If a match is found, then at step 616, the server system 108 updates the matching UUID record in the UUID database with temporary UUID record parameters.

Finally at step 618, the server system 108 returns a UUID record of the mobile communication device 104. The UUID record is hereinafter also referred to as a fingerprint of the mobile communication device 104 and is associated with a location of the mobile communication device 104.

FIG. 7 is an illustration of an exemplary UUID record 700 of the mobile communication device 104, in accordance with an embodiment of the present disclosure. The UUID record 700 includes a UUID of 64 bits, a SSID pattern of 1024 bytes, details of number of associated MAC addresses, and details of number of associated known SSIDs. The SSID pattern field in the UUID record is a reasonably unique and anonymous identifier (i.e. the MAC address of the mobile communication device 104 cannot be deduced from the SSID pattern) that allows tracking of the mobile communication device 104. The UUIDs have no association with actual physical hardware address (MAC) of the mobile communication device 104. It should be also noted that the method is not limited to the mobile communication devices using Wi-Fi networks, but also to devices with other networks, like Bluetooth.

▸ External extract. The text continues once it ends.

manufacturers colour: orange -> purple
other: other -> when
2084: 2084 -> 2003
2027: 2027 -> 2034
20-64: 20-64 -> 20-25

Embodiments of the present disclosure facilitate tracking of movements/location of visitors and providing value added services in top of the location data. The disclosure is specifically applicable when mobile devices randomize the MAC in sending probe requests.

Modifications to embodiments of the present disclosure described in the foregoing are possible without departing from the scope of the present disclosure as defined by the accompanying claims. Expressions such as “including”, “comprising”, “incorporating”, “consisting of”, “have”, “is” used to describe and claim the present disclosure are intended to be construed in a non-exclusive manner, namely allowing for items, components or elements not explicitly described also to be present. Reference to the singular is also to be construed to relate to the plural.

Claims

1. A method for creating an electronic fingerprint for a mobile communication device, comprising:

receiving at a sensor, a first message from the mobile communication device, the first message comprising a mobile device identifier and a network identifier;

sending to the server, a second message that comprises at least a part of the first message, and a sensor identifier;

calculating a first fingerprint from the second message; and

associating the first fingerprint with a first unique identifier.

2. The method of claim 1 further comprising:

comparing similarity level of the first fingerprint and a second fingerprint, the second fingerprint having a second unique identifier stored in the server;

associating the first fingerprint with the second unique identifier if the similarity level of the first fingerprint and the second fingerprint is at least above a predetermined threshold level; and

associating the first fingerprint with the first unique identifier if the similarity level is below the predetermined threshold level.

3. The method of claim 2, wherein the first and second unique identifiers are associated with a location of the mobile communication device.

4. The method of claim 1, wherein the first message includes an IEEE 802.11 based probe request.

5. The method of claim 1, wherein the sensor combines at least two first messages to form the second message.